Later, Norma related how thankful she was they had asked me and not her. She couldn’t understand how I kept back the tears, holding this frail and dying child. I have often questioned the quote “God will not give us more than we can bear” (taken from 1 Corinthians 10:13) until that day. In meeting the Vollbehrs and seeing all that was required of them physically and emotionally to care for so many in such need, their testimony of faith, and even in simply holding this child, I came to understand that He does give the strength and the grace, for each moment and opportunity that He presents to us.

I remembered well what Jesus told His disciples.

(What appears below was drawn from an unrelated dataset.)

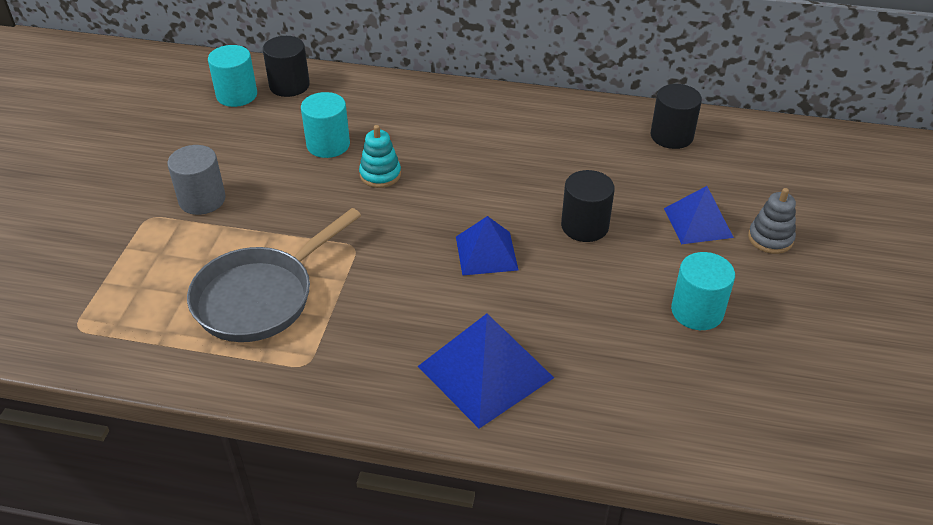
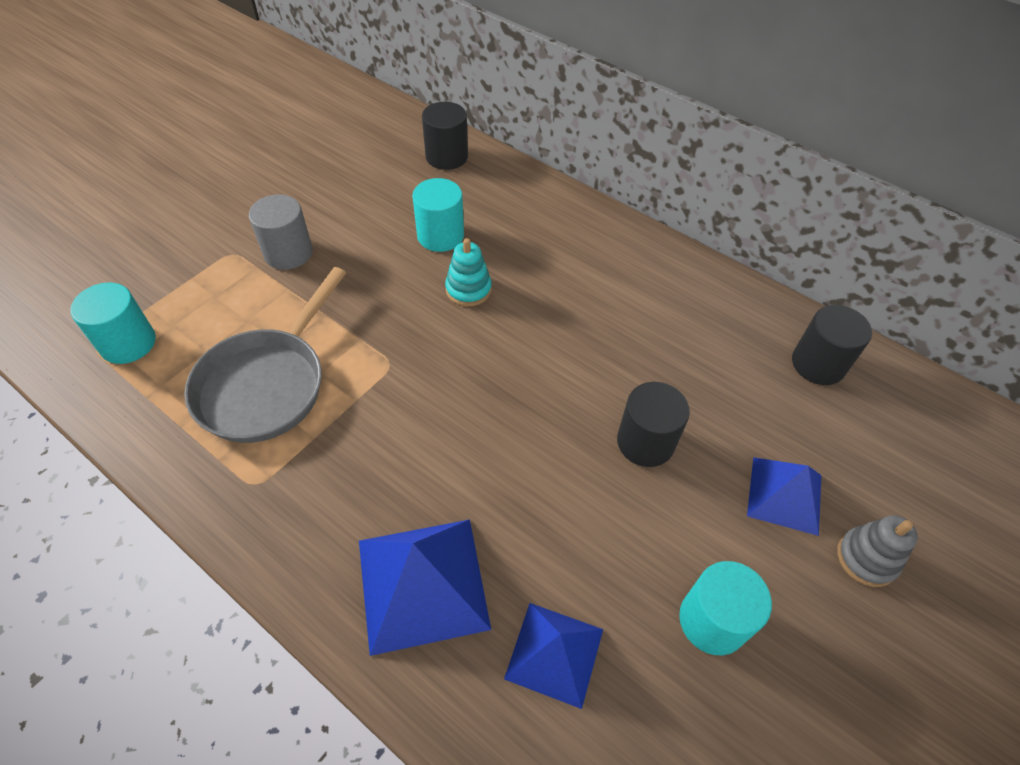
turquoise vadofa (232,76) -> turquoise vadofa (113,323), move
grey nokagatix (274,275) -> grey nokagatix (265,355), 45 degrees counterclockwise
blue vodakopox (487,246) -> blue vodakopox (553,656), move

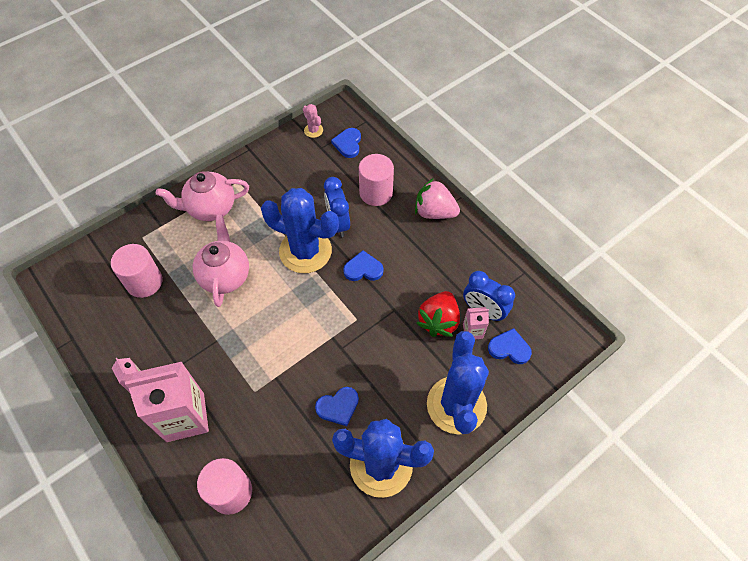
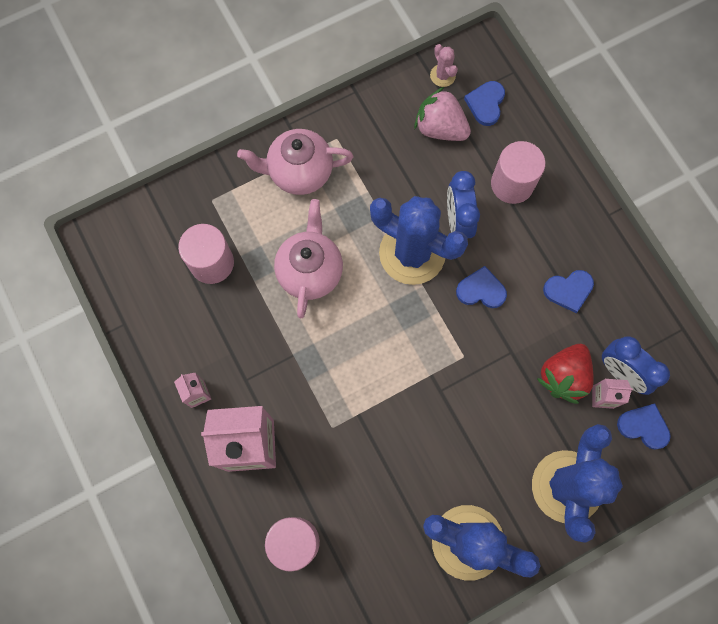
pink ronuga (437,198) -> pink ronuga (442,114), move
blue bomivudil (337,406) -> blue bomivudil (568,291), move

“The King will reply, ‘I tell you the truth, whatever you did for one of the least of these brothers of mine, you did for me." Matthew 25:40

As I looked down at the child in my arms, I thanked Him, for letting me hold Him that day.

A Final Note

The end of the year is upon us. New Year’s resolutions will be made once again. Last January my earnest prayer was for the Lord to teach me how to have fun. The world, the flesh, and the devil had robbed me of that. He answered – just take a look at the pictures inside! And while we all may laugh at the idea when I said I’d like to “lighten up” I didn’t quite mean to become a white-face clown, I have learned through the “art of clowning” that putting on the make-up and developing a character is a process of dying to self. Of course that was what He had in mind all along.

Through your support, in just three days in Israel over 1200 children were blessed by that answered prayer. For someone as shy as I was that is a miracle! My sincerest thanks.

Remember there is Sunshine After Rain and may God bless you this special season (with Him they all are special)!